- **WHAT IS NEEDED**
All the entries need to be duplicated exactly, with the pictures omitted.

- **EXTRACTED RECORDS**
====================

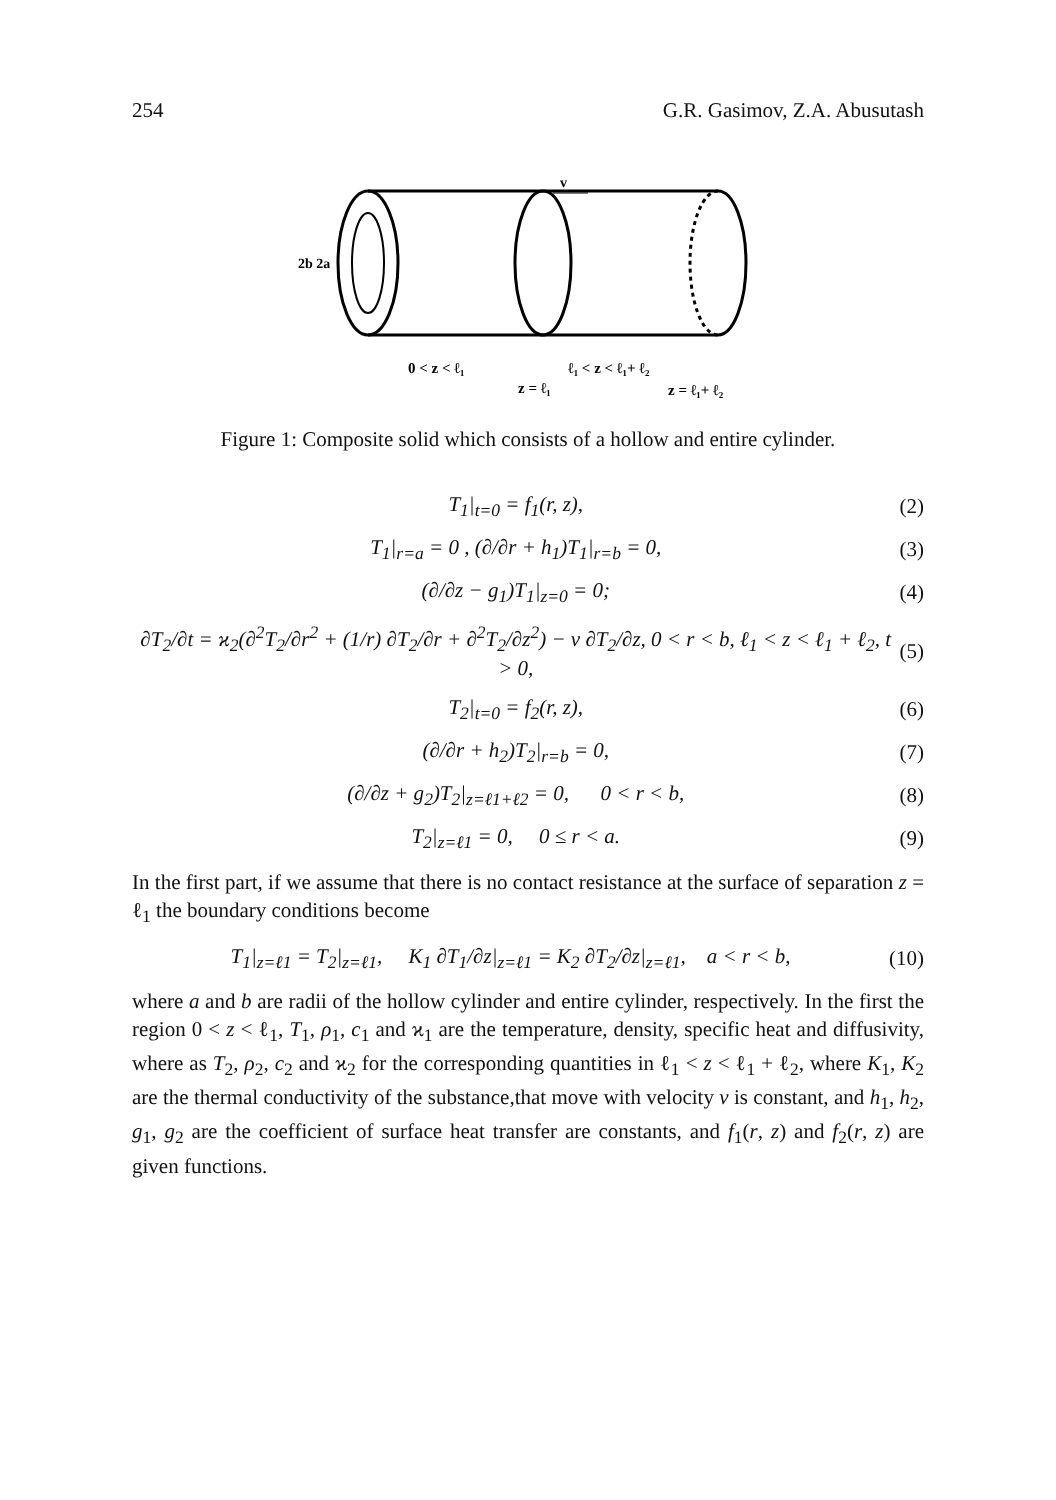254 G.R. Gasimov, Z.A. Abusutash
v
2b 2a
0 < z < ℓ₁
ℓ₁ < z < ℓ₁+ ℓ₂
z = ℓ₁
z = ℓ₁+ ℓ₂
Figure 1: Composite solid which consists of a hollow and entire cylinder.
T<sub>1</sub>|<sub>t=0</sub> = f<sub>1</sub>(r, z), (2)
T<sub>1</sub>|<sub>r=a</sub> = 0 , (∂/∂r + h<sub>1</sub>)T<sub>1</sub>|<sub>r=b</sub> = 0, (3)
(∂/∂z − g<sub>1</sub>)T<sub>1</sub>|<sub>z=0</sub> = 0; (4)
∂T<sub>2</sub>/∂t = ϰ<sub>2</sub>(∂<sup>2</sup>T<sub>2</sub>/∂r<sup>2</sup> + (1/r) ∂T<sub>2</sub>/∂r + ∂<sup>2</sup>T<sub>2</sub>/∂z<sup>2</sup>) − ν ∂T<sub>2</sub>/∂z, 0 < r < b, ℓ<sub>1</sub> < z < ℓ<sub>1</sub> + ℓ<sub>2</sub>, t > 0, (5)
T<sub>2</sub>|<sub>t=0</sub> = f<sub>2</sub>(r, z), (6)
(∂/∂r + h<sub>2</sub>)T<sub>2</sub>|<sub>r=b</sub> = 0, (7)
(∂/∂z + g<sub>2</sub>)T<sub>2</sub>|<sub>z=ℓ1+ℓ2</sub> = 0, 0 < r < b, (8)
T<sub>2</sub>|<sub>z=ℓ1</sub> = 0, 0 ≤ r < a. (9)
In the first part, if we assume that there is no contact resistance at the surface of separation z = ℓ<sub>1</sub> the boundary conditions become
T<sub>1</sub>|<sub>z=ℓ1</sub> = T<sub>2</sub>|<sub>z=ℓ1</sub>, K<sub>1</sub> ∂T<sub>1</sub>/∂z|<sub>z=ℓ1</sub> = K<sub>2</sub> ∂T<sub>2</sub>/∂z|<sub>z=ℓ1</sub>, a < r < b, (10)
where a and b are radii of the hollow cylinder and entire cylinder, respectively. In the first the region 0 < z < ℓ<sub>1</sub>, T<sub>1</sub>, ρ<sub>1</sub>, c<sub>1</sub> and ϰ<sub>1</sub> are the temperature, density, specific heat and diffusivity, where as T<sub>2</sub>, ρ<sub>2</sub>, c<sub>2</sub> and ϰ<sub>2</sub> for the corresponding quantities in ℓ<sub>1</sub> < z < ℓ<sub>1</sub> + ℓ<sub>2</sub>, where K<sub>1</sub>, K<sub>2</sub> are the thermal conductivity of the substance,that move with velocity ν is constant, and h<sub>1</sub>, h<sub>2</sub>, g<sub>1</sub>, g<sub>2</sub> are the coefficient of surface heat transfer are constants, and f<sub>1</sub>(r, z) and f<sub>2</sub>(r, z) are given functions.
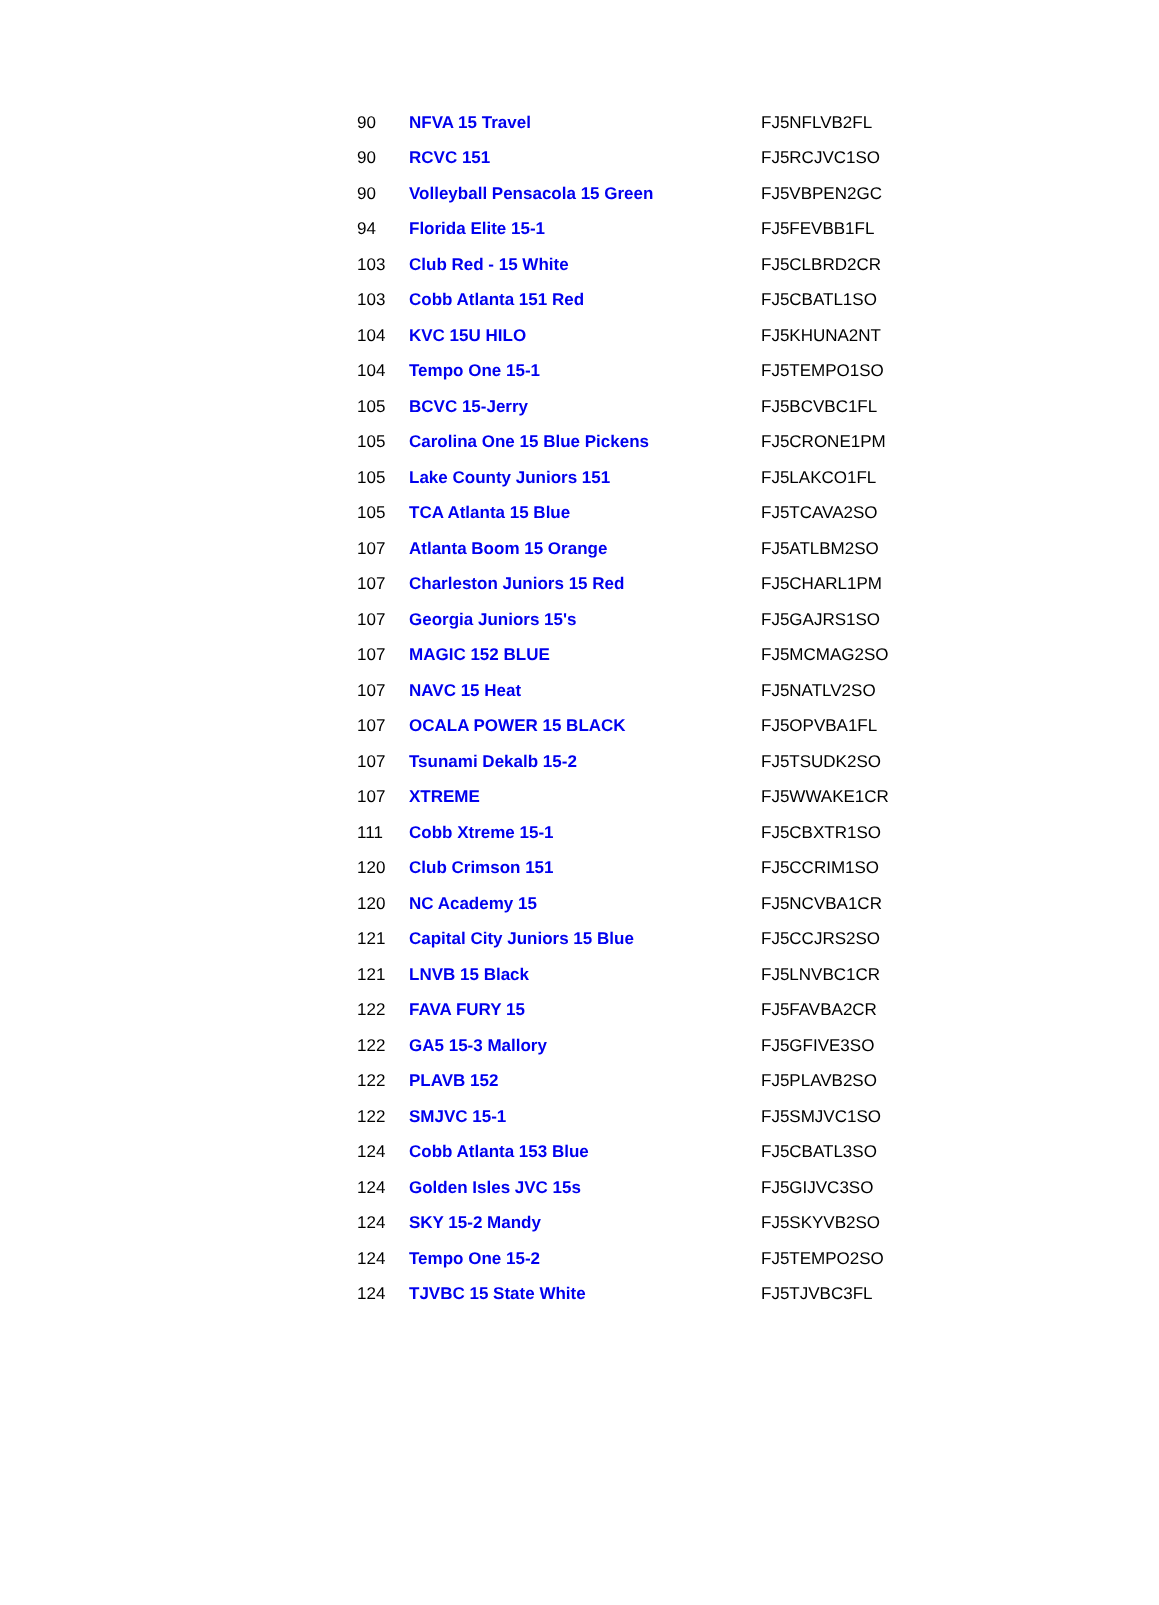| 90 | NFVA 15 Travel | FJ5NFLVB2FL |
| 90 | RCVC 151 | FJ5RCJVC1SO |
| 90 | Volleyball Pensacola 15 Green | FJ5VBPEN2GC |
| 94 | Florida Elite 15-1 | FJ5FEVBB1FL |
| 103 | Club Red - 15 White | FJ5CLBRD2CR |
| 103 | Cobb Atlanta 151 Red | FJ5CBATL1SO |
| 104 | KVC 15U HILO | FJ5KHUNA2NT |
| 104 | Tempo One 15-1 | FJ5TEMPO1SO |
| 105 | BCVC 15-Jerry | FJ5BCVBC1FL |
| 105 | Carolina One 15 Blue Pickens | FJ5CRONE1PM |
| 105 | Lake County Juniors 151 | FJ5LAKCO1FL |
| 105 | TCA Atlanta 15 Blue | FJ5TCAVA2SO |
| 107 | Atlanta Boom 15 Orange | FJ5ATLBM2SO |
| 107 | Charleston Juniors 15 Red | FJ5CHARL1PM |
| 107 | Georgia Juniors 15's | FJ5GAJRS1SO |
| 107 | MAGIC 152 BLUE | FJ5MCMAG2SO |
| 107 | NAVC 15 Heat | FJ5NATLV2SO |
| 107 | OCALA POWER 15 BLACK | FJ5OPVBA1FL |
| 107 | Tsunami Dekalb 15-2 | FJ5TSUDK2SO |
| 107 | XTREME | FJ5WWAKE1CR |
| 111 | Cobb Xtreme 15-1 | FJ5CBXTR1SO |
| 120 | Club Crimson 151 | FJ5CCRIM1SO |
| 120 | NC Academy 15 | FJ5NCVBA1CR |
| 121 | Capital City Juniors 15 Blue | FJ5CCJRS2SO |
| 121 | LNVB 15 Black | FJ5LNVBC1CR |
| 122 | FAVA FURY 15 | FJ5FAVBA2CR |
| 122 | GA5 15-3 Mallory | FJ5GFIVE3SO |
| 122 | PLAVB 152 | FJ5PLAVB2SO |
| 122 | SMJVC 15-1 | FJ5SMJVC1SO |
| 124 | Cobb Atlanta 153 Blue | FJ5CBATL3SO |
| 124 | Golden Isles JVC 15s | FJ5GIJVC3SO |
| 124 | SKY 15-2 Mandy | FJ5SKYVB2SO |
| 124 | Tempo One 15-2 | FJ5TEMPO2SO |
| 124 | TJVBC 15 State White | FJ5TJVBC3FL |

====================

- **RESPONSE BOX**
254 G.R. Gasimov, Z.A. Abusutash
v
2b 2a
0 < z < ℓ₁
ℓ₁ < z < ℓ₁+ ℓ₂
z = ℓ₁
z = ℓ₁+ ℓ₂
Figure 1: Composite solid which consists of a hollow and entire cylinder.
T<sub>1</sub>|<sub>t=0</sub> = f<sub>1</sub>(r, z), (2)
T<sub>1</sub>|<sub>r=a</sub> = 0 , (∂/∂r + h<sub>1</sub>)T<sub>1</sub>|<sub>r=b</sub> = 0, (3)
(∂/∂z − g<sub>1</sub>)T<sub>1</sub>|<sub>z=0</sub> = 0; (4)
∂T<sub>2</sub>/∂t = ϰ<sub>2</sub>(∂<sup>2</sup>T<sub>2</sub>/∂r<sup>2</sup> + (1/r) ∂T<sub>2</sub>/∂r + ∂<sup>2</sup>T<sub>2</sub>/∂z<sup>2</sup>) − ν ∂T<sub>2</sub>/∂z, 0 < r < b, ℓ<sub>1</sub> < z < ℓ<sub>1</sub> + ℓ<sub>2</sub>, t > 0, (5)
T<sub>2</sub>|<sub>t=0</sub> = f<sub>2</sub>(r, z), (6)
(∂/∂r + h<sub>2</sub>)T<sub>2</sub>|<sub>r=b</sub> = 0, (7)
(∂/∂z + g<sub>2</sub>)T<sub>2</sub>|<sub>z=ℓ1+ℓ2</sub> = 0, 0 < r < b, (8)
T<sub>2</sub>|<sub>z=ℓ1</sub> = 0, 0 ≤ r < a. (9)
In the first part, if we assume that there is no contact resistance at the surface of separation z = ℓ<sub>1</sub> the boundary conditions become
T<sub>1</sub>|<sub>z=ℓ1</sub> = T<sub>2</sub>|<sub>z=ℓ1</sub>, K<sub>1</sub> ∂T<sub>1</sub>/∂z|<sub>z=ℓ1</sub> = K<sub>2</sub> ∂T<sub>2</sub>/∂z|<sub>z=ℓ1</sub>, a < r < b, (10)
where a and b are radii of the hollow cylinder and entire cylinder, respectively. In the first the region 0 < z < ℓ<sub>1</sub>, T<sub>1</sub>, ρ<sub>1</sub>, c<sub>1</sub> and ϰ<sub>1</sub> are the temperature, density, specific heat and diffusivity, where as T<sub>2</sub>, ρ<sub>2</sub>, c<sub>2</sub> and ϰ<sub>2</sub> for the corresponding quantities in ℓ<sub>1</sub> < z < ℓ<sub>1</sub> + ℓ<sub>2</sub>, where K<sub>1</sub>, K<sub>2</sub> are the thermal conductivity of the substance,that move with velocity ν is constant, and h<sub>1</sub>, h<sub>2</sub>, g<sub>1</sub>, g<sub>2</sub> are the coefficient of surface heat transfer are constants, and f<sub>1</sub>(r, z) and f<sub>2</sub>(r, z) are given functions.
| 90 | NFVA 15 Travel | FJ5NFLVB2FL |
| 90 | RCVC 151 | FJ5RCJVC1SO |
| 90 | Volleyball Pensacola 15 Green | FJ5VBPEN2GC |
| 94 | Florida Elite 15-1 | FJ5FEVBB1FL |
| 103 | Club Red - 15 White | FJ5CLBRD2CR |
| 103 | Cobb Atlanta 151 Red | FJ5CBATL1SO |
| 104 | KVC 15U HILO | FJ5KHUNA2NT |
| 104 | Tempo One 15-1 | FJ5TEMPO1SO |
| 105 | BCVC 15-Jerry | FJ5BCVBC1FL |
| 105 | Carolina One 15 Blue Pickens | FJ5CRONE1PM |
| 105 | Lake County Juniors 151 | FJ5LAKCO1FL |
| 105 | TCA Atlanta 15 Blue | FJ5TCAVA2SO |
| 107 | Atlanta Boom 15 Orange | FJ5ATLBM2SO |
| 107 | Charleston Juniors 15 Red | FJ5CHARL1PM |
| 107 | Georgia Juniors 15's | FJ5GAJRS1SO |
| 107 | MAGIC 152 BLUE | FJ5MCMAG2SO |
| 107 | NAVC 15 Heat | FJ5NATLV2SO |
| 107 | OCALA POWER 15 BLACK | FJ5OPVBA1FL |
| 107 | Tsunami Dekalb 15-2 | FJ5TSUDK2SO |
| 107 | XTREME | FJ5WWAKE1CR |
| 111 | Cobb Xtreme 15-1 | FJ5CBXTR1SO |
| 120 | Club Crimson 151 | FJ5CCRIM1SO |
| 120 | NC Academy 15 | FJ5NCVBA1CR |
| 121 | Capital City Juniors 15 Blue | FJ5CCJRS2SO |
| 121 | LNVB 15 Black | FJ5LNVBC1CR |
| 122 | FAVA FURY 15 | FJ5FAVBA2CR |
| 122 | GA5 15-3 Mallory | FJ5GFIVE3SO |
| 122 | PLAVB 152 | FJ5PLAVB2SO |
| 122 | SMJVC 15-1 | FJ5SMJVC1SO |
| 124 | Cobb Atlanta 153 Blue | FJ5CBATL3SO |
| 124 | Golden Isles JVC 15s | FJ5GIJVC3SO |
| 124 | SKY 15-2 Mandy | FJ5SKYVB2SO |
| 124 | Tempo One 15-2 | FJ5TEMPO2SO |
| 124 | TJVBC 15 State White | FJ5TJVBC3FL |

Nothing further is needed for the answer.